─── Study material

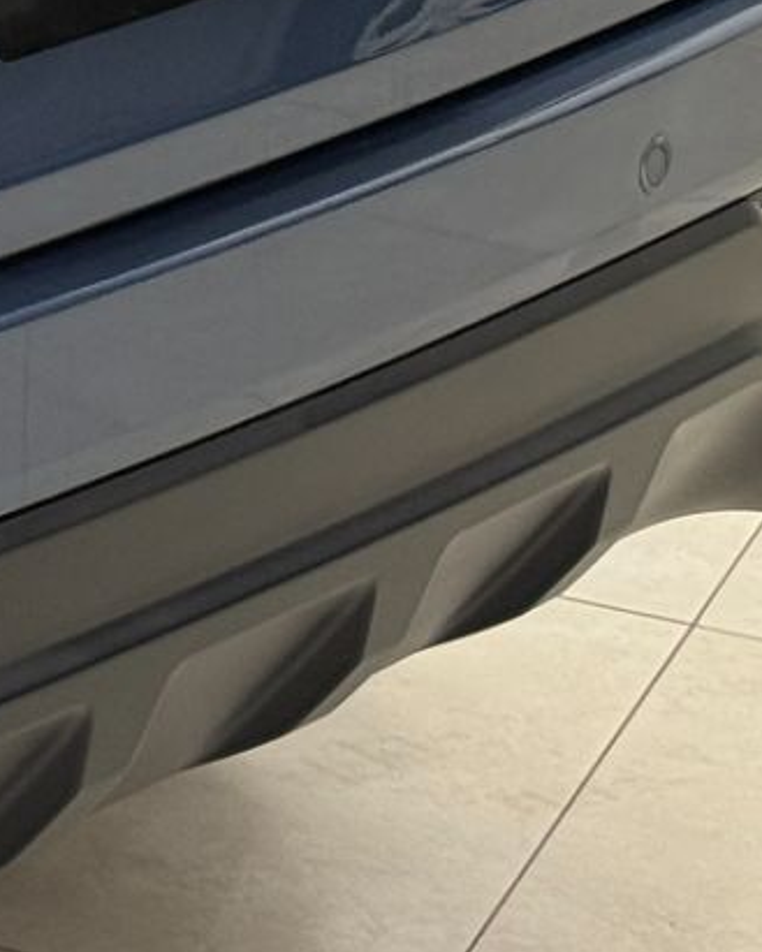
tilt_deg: -12.2
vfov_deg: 8.5
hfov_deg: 6.7
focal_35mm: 219
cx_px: -1054
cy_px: -642
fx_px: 6171
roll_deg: -0.1
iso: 250
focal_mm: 6.76
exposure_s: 1/120
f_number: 1.78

──────

**Task description**
Return the whole listing, word for word, and leave out every picture.

**Solution for this task**
tilt_deg: -12.2
vfov_deg: 8.5
hfov_deg: 6.7
focal_35mm: 219
cx_px: -1054
cy_px: -642
fx_px: 6171
roll_deg: -0.1
iso: 250
focal_mm: 6.76
exposure_s: 1/120
f_number: 1.78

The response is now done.